2017 was a funny old year from my point of view.  I didn’t redo a real cycling pilgrimage which was right; I gave up being an employed academic after only one academic year in which that had been my sole job, that too was right; I did clear a bit of the research backlog that has accumulated in some very slowly accelerating landslide, over the last decade or so, that was a start; I even got my head around some statistical theory and practice that I hadn’t known before, that was good; I did manage to kick out a few papers but not many; finally, I did manage to be moderately useful around the home and we have moved a number of overdue household things on which was very good.

Externally, globally, politically, I think 2017 was little short of a nightmare with the idiocy of Brexit grinding on almost unbelievably and Trump, Putin and, more lately, Kim Jong Un have made macho posturing and terrifying real oppression and shameless discrimination newly naked and dangerous.  There have been good countering swells and these remind us that no one dangerous person ever inflicted horror on the world without active and passive connivance from many others.  Colin Kaepernick and the Black Lives Matter more generally have given me some hope around discrimination by colour, and the pink hats and later in the year #metoo underlines that anger about, and resistance to, sexism is (re?) finding voice.

For all the good things, that felt like a pretty grim balance sheet and particularly because the basically statistics of rampant 21st Century capitalism, “free market”, neo-liberal ideas, and the grip they and their believers have on power and money seem hard to counter.
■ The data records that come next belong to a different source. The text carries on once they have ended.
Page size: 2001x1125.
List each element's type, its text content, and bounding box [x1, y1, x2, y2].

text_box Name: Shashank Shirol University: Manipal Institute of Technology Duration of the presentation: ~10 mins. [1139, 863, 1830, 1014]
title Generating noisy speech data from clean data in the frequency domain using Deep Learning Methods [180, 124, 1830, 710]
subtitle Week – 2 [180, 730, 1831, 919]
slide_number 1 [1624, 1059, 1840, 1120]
So coming back to the selfishly personal: I find myself making resolutions for 2018. That’s not something I do most years and as I cooked some up, I came to realise that it’s probably something I do only when these rather arbitrary date/year pivot points align with a yearning for more change in my own life.  Not one of my resolutions has been political I realise now, perhaps one should be tacked on: to get to the end of 2018 able to make some useful political ones for 2019.  For now … enough already!  Very best wishes for your own new year, and for any resolutions or hopes and aspirations anyone reading this has for 2018 (and for whenever you read this!)